Combinatorial Bandit Bayesian Optimization for Tensor Outputs
Jingru Huang, Haijie Xu, Jie Guo, Manrui Jiang, Chen Zhang
TL;DR
This work introduces TOBO, a Bayesian optimization framework tailored for tensor-valued outputs by deploying tensor-output Gaussian processes (TOGP) with non-separable and separable kernels that capture input- and mode-wise correlations. It uses a UCB acquisition to efficiently identify the maximizer of a scalarized tensor objective and extends to combinatorial bandit BO (TOCBBO) for partially observed outputs via a CMAB-UCB2 policy that jointly selects inputs and output subsets. The authors establish sublinear regret bounds for both TOBO and TOCBBO, and demonstrate superior performance on synthetic benchmarks and four real-world datasets, including partially observed tensor outputs. The methods offer a principled way to leverage intrinsic tensor structure in BO, with practical impact in domains where tensor-valued measurements are natural and sampling costs are high.
Abstract
Bayesian optimization (BO) has been widely used to optimize expensive and black-box functions across various domains. Existing BO methods have not addressed tensor-output functions. To fill this gap, we propose a novel tensor-output BO method. Specifically, we first introduce a tensor-output Gaussian process (TOGP) with two classes of tensor-output kernels as a surrogate model of the tensor-output function, which can effectively capture the structural dependencies within the tensor. Based on it, we develop an upper confidence bound (UCB) acquisition function to select the queried points.
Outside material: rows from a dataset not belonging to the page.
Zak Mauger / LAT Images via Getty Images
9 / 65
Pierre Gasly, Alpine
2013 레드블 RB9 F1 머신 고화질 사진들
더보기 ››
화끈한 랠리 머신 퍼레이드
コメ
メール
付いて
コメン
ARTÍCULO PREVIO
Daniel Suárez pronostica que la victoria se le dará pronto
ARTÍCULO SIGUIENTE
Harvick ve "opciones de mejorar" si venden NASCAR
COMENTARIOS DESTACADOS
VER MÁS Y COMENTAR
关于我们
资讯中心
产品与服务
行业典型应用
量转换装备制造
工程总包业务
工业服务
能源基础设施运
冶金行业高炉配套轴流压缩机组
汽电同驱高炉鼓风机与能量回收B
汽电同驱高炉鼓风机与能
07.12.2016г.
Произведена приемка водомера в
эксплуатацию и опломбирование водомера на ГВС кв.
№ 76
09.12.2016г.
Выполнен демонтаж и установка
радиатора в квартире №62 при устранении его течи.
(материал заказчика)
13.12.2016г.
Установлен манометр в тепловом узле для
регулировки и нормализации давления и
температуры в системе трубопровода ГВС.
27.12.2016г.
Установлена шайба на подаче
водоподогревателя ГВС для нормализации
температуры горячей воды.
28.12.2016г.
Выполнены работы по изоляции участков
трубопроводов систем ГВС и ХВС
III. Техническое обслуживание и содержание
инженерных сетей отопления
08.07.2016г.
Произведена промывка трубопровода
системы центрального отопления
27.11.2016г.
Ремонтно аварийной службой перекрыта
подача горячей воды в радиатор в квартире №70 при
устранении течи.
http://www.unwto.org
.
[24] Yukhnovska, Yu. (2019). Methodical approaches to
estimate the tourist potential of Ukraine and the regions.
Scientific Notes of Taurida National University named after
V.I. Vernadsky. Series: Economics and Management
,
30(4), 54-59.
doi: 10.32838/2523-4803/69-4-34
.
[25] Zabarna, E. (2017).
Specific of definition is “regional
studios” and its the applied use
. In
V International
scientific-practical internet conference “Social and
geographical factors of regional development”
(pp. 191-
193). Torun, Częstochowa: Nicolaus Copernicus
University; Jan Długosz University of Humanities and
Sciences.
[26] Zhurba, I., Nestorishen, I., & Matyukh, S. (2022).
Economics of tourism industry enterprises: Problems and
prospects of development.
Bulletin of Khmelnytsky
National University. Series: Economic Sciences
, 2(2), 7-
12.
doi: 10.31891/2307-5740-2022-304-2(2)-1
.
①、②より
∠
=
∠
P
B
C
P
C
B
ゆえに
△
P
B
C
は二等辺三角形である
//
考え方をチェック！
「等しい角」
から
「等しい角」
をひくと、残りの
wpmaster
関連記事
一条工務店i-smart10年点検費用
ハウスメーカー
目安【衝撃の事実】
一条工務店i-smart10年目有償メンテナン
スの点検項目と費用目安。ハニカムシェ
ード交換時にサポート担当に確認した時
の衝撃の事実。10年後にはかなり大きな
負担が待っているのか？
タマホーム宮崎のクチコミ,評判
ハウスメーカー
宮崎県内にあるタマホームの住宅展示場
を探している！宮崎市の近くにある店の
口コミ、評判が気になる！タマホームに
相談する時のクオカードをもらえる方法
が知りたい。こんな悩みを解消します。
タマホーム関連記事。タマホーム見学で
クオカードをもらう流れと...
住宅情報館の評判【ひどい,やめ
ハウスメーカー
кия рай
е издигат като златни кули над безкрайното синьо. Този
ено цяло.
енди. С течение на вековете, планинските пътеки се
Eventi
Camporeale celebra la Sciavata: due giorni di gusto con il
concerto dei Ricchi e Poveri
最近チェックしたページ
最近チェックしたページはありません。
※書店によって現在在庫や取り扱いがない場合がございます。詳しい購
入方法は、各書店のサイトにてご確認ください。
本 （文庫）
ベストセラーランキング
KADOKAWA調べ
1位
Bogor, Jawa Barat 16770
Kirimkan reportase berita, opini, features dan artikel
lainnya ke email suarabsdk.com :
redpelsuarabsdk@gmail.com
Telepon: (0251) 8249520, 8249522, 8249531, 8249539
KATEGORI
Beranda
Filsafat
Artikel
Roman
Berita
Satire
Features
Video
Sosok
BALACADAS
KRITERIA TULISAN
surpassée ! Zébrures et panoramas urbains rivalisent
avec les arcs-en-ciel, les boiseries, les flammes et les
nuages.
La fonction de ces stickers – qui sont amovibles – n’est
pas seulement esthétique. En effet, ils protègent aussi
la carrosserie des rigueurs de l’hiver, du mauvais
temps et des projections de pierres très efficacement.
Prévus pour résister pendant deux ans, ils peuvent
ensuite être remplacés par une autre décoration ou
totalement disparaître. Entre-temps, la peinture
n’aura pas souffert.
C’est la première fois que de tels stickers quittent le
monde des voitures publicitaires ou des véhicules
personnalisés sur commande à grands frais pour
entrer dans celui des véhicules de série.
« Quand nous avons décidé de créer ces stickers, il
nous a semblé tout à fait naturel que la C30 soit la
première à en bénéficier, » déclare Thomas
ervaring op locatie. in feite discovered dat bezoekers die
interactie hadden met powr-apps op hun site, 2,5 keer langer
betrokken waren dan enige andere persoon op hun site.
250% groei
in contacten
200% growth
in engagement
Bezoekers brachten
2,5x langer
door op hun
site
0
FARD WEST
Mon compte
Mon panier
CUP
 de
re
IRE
Furthermore, we introduce a more complex and practical problem setting, named combinatorial bandit Bayesian optimization (CBBO), where only a subset of the outputs can be selected to contribute to the objective function. To tackle this, we propose a tensor-output CBBO method, which extends TOGP to handle partially observed outputs, and accordingly design a novel combinatorial multi-arm bandit-UCB2 (CMAB-UCB2) criterion to sequentially select both the queried points and the optimal output subset. Theoretical regret bounds for the two methods are established, ensuring their sublinear performance. Extensive synthetic and real-world experiments demonstrate their superiority.